EXTRACTED RECORDS:
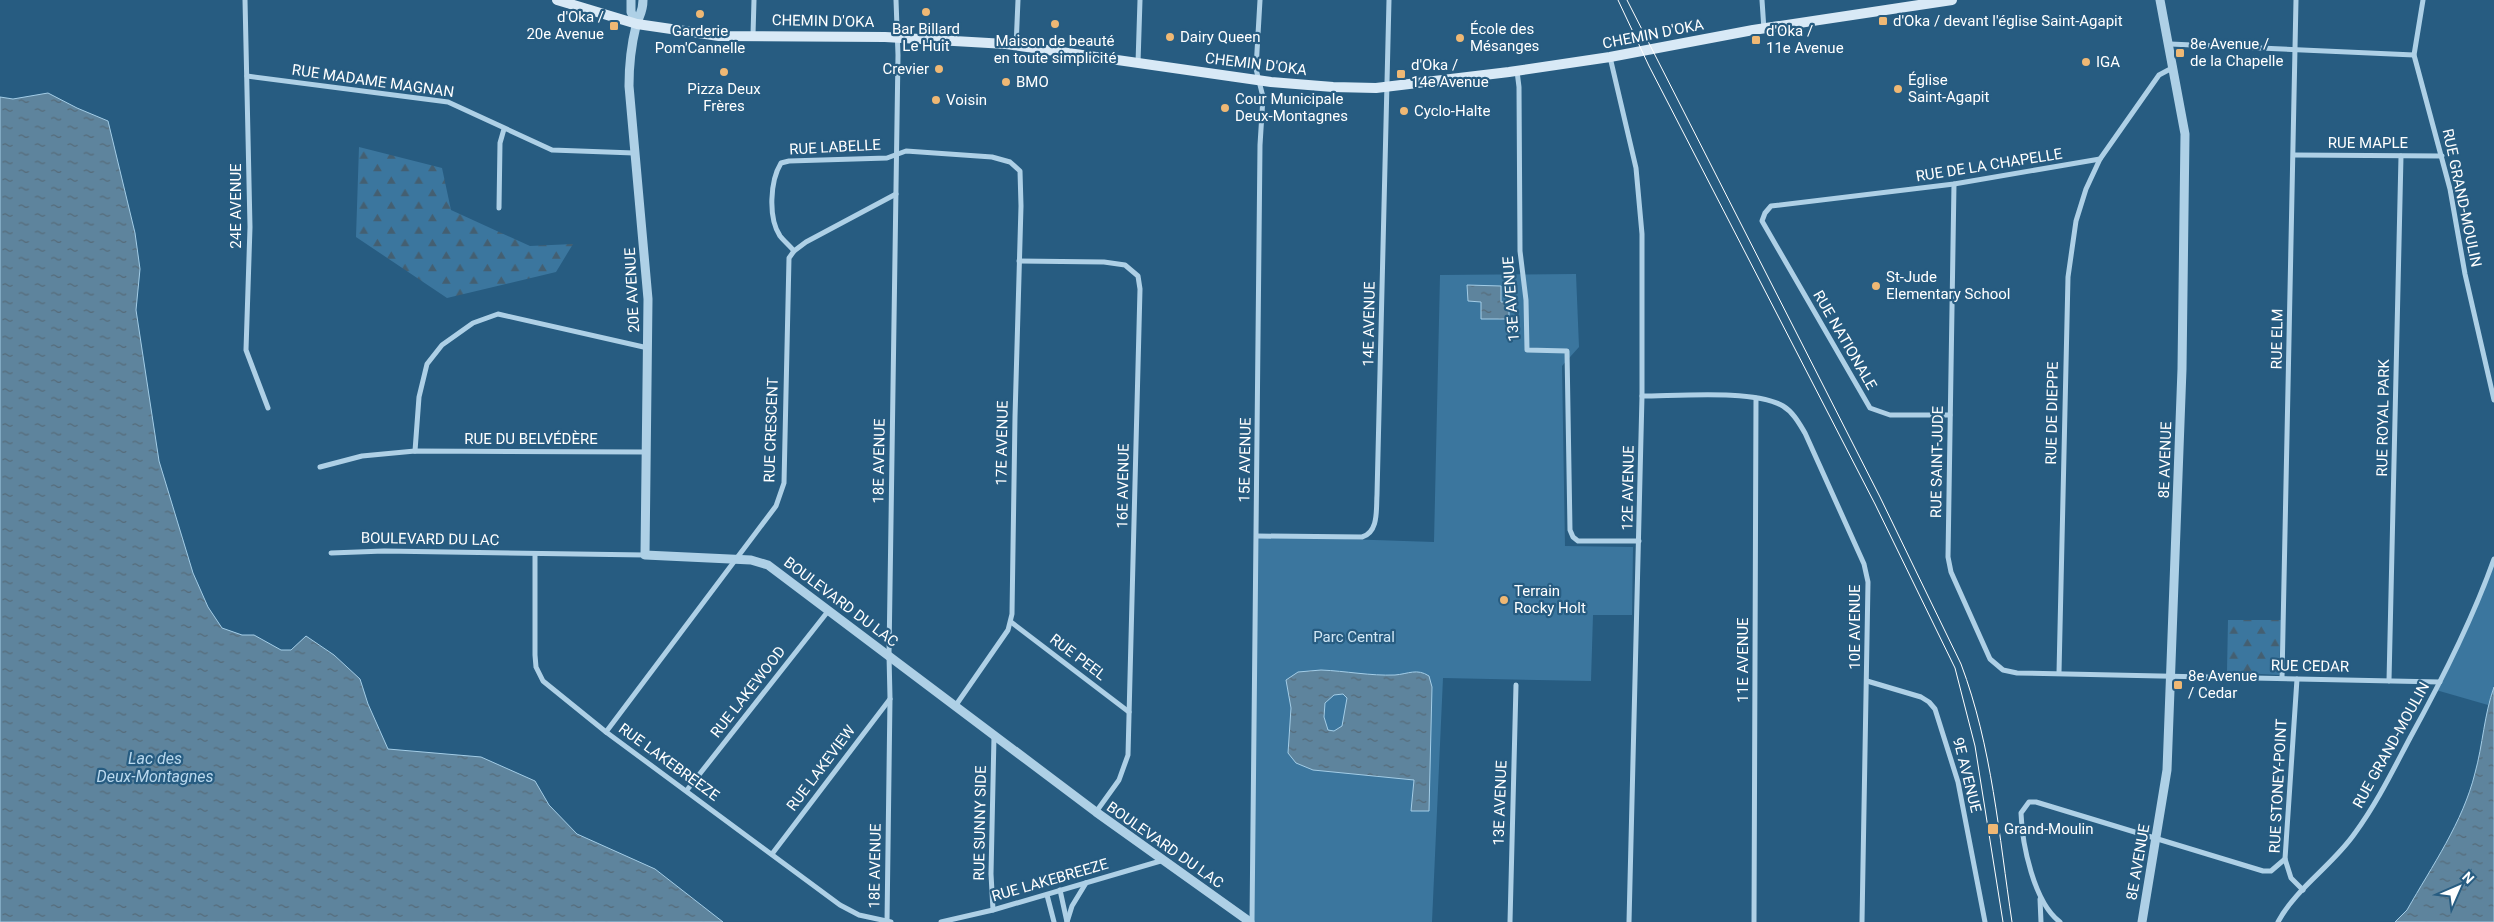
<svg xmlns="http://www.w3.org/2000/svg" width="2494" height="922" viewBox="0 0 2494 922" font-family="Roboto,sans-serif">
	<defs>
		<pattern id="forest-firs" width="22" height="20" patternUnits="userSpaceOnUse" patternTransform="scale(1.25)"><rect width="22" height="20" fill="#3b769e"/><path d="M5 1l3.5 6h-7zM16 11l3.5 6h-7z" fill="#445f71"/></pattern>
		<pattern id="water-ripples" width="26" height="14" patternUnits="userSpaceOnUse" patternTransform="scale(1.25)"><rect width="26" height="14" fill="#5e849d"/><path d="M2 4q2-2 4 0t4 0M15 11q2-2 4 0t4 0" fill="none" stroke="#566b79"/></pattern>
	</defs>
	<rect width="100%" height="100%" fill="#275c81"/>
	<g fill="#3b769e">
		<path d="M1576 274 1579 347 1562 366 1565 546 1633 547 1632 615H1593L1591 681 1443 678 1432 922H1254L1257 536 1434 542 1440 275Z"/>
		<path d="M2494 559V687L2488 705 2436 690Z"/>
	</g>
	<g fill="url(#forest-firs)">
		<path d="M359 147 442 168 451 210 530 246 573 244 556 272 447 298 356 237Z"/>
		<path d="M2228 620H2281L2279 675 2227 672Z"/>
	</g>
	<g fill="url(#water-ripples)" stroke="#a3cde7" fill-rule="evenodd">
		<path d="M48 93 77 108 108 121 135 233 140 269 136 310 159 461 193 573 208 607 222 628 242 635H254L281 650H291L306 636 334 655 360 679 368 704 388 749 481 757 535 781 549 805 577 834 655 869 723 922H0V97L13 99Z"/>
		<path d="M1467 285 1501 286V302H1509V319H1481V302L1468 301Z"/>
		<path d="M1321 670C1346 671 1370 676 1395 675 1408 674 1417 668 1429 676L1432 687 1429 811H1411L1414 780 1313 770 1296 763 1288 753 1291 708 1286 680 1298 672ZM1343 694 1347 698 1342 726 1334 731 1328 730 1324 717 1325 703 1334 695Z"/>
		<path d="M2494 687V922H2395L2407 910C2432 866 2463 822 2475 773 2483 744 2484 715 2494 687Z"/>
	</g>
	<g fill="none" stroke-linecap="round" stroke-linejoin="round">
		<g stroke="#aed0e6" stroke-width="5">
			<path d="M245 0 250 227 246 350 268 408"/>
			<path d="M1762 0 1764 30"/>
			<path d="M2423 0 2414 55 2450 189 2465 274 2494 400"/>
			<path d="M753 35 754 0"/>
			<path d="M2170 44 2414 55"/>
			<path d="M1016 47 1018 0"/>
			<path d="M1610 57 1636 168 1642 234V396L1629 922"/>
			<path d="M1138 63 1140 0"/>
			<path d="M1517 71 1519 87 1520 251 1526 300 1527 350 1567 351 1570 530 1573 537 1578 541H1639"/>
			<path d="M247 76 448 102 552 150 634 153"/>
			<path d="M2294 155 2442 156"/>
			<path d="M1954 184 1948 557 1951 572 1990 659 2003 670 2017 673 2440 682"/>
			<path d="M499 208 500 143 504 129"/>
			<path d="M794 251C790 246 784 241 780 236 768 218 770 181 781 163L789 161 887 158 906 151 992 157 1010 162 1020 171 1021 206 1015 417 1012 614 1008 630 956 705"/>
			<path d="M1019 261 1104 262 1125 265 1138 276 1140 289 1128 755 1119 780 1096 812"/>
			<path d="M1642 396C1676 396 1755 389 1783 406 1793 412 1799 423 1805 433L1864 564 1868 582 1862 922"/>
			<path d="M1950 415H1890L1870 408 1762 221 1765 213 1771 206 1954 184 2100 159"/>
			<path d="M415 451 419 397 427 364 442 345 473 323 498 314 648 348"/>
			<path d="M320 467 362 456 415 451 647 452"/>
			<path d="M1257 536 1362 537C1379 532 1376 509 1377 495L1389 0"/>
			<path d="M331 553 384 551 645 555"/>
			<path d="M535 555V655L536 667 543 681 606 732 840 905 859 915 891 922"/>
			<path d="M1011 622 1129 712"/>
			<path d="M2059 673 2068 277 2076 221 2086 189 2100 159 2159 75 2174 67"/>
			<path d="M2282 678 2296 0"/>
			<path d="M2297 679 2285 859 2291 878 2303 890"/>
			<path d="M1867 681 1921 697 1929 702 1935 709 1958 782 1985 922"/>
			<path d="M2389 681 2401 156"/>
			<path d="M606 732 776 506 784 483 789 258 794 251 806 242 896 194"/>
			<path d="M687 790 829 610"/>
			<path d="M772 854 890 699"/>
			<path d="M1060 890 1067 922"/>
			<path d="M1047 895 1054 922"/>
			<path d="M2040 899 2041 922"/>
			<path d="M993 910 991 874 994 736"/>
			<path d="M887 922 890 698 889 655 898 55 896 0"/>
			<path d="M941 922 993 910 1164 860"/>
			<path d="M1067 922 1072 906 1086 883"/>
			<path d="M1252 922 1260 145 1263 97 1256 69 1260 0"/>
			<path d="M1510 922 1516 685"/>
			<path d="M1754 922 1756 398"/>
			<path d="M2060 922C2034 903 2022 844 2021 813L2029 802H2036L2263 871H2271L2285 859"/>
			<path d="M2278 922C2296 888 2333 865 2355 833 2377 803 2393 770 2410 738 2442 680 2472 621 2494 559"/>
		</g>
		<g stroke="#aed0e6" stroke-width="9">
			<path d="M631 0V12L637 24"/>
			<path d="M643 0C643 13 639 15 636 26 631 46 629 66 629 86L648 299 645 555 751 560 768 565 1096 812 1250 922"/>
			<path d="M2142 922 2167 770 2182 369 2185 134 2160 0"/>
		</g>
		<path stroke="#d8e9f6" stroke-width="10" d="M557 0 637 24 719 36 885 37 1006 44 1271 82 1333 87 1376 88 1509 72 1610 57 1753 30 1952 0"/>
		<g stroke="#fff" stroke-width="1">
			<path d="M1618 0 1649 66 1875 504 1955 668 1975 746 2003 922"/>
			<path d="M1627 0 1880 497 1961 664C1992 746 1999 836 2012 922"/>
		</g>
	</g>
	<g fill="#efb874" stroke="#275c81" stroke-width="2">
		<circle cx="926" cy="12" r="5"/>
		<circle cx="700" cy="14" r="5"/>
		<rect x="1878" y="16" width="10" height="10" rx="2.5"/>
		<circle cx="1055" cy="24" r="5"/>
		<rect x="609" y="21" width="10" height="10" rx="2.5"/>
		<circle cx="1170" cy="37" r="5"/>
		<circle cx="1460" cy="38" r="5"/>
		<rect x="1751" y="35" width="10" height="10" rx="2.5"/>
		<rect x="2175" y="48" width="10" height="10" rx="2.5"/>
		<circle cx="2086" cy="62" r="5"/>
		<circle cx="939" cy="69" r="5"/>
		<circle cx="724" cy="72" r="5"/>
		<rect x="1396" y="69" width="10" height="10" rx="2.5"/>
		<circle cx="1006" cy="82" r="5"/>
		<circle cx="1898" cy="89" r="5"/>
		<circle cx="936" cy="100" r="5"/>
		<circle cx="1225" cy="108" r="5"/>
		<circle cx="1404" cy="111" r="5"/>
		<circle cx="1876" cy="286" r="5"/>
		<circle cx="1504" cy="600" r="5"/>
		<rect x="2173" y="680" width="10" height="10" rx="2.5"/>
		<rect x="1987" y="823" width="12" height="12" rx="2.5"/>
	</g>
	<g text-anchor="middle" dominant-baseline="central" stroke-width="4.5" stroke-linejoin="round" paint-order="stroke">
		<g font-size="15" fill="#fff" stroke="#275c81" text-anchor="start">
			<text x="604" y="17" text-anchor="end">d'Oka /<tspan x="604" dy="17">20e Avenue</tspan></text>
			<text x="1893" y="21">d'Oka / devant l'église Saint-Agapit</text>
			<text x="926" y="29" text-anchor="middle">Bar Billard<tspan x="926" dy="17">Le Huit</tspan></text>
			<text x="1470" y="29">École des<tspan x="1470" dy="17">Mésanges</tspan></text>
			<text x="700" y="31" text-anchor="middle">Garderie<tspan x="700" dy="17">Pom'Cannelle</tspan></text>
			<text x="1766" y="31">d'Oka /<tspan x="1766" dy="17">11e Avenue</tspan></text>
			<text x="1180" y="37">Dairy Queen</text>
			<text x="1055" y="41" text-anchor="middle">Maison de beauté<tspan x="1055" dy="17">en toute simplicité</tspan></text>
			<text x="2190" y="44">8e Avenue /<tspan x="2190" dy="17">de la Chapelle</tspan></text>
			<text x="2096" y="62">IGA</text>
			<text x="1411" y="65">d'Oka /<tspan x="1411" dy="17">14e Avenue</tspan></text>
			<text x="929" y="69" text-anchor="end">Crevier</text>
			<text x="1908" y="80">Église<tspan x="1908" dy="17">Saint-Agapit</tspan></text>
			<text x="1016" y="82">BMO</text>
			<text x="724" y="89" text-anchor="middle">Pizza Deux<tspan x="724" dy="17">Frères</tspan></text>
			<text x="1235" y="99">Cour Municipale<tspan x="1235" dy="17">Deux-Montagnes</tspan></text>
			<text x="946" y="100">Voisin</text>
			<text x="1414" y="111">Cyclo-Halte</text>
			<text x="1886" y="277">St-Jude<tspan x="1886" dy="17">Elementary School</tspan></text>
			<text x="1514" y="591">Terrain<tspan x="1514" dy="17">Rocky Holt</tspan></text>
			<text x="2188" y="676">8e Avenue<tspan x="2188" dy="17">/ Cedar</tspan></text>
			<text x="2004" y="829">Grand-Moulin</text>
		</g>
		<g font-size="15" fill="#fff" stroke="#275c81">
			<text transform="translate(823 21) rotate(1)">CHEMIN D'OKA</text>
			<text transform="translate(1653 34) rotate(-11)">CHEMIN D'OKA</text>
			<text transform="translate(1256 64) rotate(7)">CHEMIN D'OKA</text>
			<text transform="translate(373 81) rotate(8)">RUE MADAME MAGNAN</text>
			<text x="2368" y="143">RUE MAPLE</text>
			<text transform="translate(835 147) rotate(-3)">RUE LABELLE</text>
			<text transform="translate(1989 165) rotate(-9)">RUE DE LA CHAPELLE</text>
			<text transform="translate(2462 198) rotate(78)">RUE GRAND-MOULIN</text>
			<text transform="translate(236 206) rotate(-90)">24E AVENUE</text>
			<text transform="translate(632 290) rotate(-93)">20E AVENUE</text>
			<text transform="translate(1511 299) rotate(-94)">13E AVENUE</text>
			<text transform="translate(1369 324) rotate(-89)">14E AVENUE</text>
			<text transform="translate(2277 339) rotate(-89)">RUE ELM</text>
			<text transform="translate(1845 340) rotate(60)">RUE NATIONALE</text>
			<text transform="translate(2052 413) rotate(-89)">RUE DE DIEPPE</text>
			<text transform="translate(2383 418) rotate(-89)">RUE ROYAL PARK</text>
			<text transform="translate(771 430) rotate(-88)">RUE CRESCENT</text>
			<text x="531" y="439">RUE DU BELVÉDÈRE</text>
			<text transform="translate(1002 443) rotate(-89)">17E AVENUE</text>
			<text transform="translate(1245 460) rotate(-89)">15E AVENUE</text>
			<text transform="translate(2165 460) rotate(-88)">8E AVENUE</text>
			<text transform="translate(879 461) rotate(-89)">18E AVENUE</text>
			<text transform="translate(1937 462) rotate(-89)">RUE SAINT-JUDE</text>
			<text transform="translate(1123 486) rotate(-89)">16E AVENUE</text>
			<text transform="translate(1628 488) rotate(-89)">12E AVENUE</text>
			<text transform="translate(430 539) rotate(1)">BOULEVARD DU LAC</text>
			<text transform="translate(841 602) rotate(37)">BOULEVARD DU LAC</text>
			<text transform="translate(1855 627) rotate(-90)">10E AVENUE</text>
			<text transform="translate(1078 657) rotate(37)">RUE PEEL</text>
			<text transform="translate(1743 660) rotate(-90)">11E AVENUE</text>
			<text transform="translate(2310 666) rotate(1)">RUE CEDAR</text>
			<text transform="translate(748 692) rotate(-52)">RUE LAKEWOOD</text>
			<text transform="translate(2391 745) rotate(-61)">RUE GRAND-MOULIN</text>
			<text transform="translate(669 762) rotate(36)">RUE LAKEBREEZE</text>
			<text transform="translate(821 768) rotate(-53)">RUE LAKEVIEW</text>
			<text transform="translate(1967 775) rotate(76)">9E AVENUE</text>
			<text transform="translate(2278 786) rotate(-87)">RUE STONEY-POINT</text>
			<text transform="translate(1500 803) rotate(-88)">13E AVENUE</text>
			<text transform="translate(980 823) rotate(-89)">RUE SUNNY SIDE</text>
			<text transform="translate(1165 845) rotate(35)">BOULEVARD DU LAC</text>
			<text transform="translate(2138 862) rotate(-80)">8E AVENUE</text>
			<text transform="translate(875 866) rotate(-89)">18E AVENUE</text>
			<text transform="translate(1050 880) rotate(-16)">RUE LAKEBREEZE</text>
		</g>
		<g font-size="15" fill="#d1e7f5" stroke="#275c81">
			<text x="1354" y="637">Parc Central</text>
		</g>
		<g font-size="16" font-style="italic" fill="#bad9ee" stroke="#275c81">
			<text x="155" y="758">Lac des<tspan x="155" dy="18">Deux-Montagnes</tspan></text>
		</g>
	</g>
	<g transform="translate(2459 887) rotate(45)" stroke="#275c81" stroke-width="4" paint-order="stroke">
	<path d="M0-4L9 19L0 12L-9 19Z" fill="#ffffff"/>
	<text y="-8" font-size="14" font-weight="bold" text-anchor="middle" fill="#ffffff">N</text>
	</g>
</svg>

HOW TO COMPLETE THIS TASK:
Each line above that contains the string "ffffff" should be copied.

WRITTEN SOLUTION:
	<path d="M0-4L9 19L0 12L-9 19Z" fill="#ffffff"/>
	<text y="-8" font-size="14" font-weight="bold" text-anchor="middle" fill="#ffffff">N</text>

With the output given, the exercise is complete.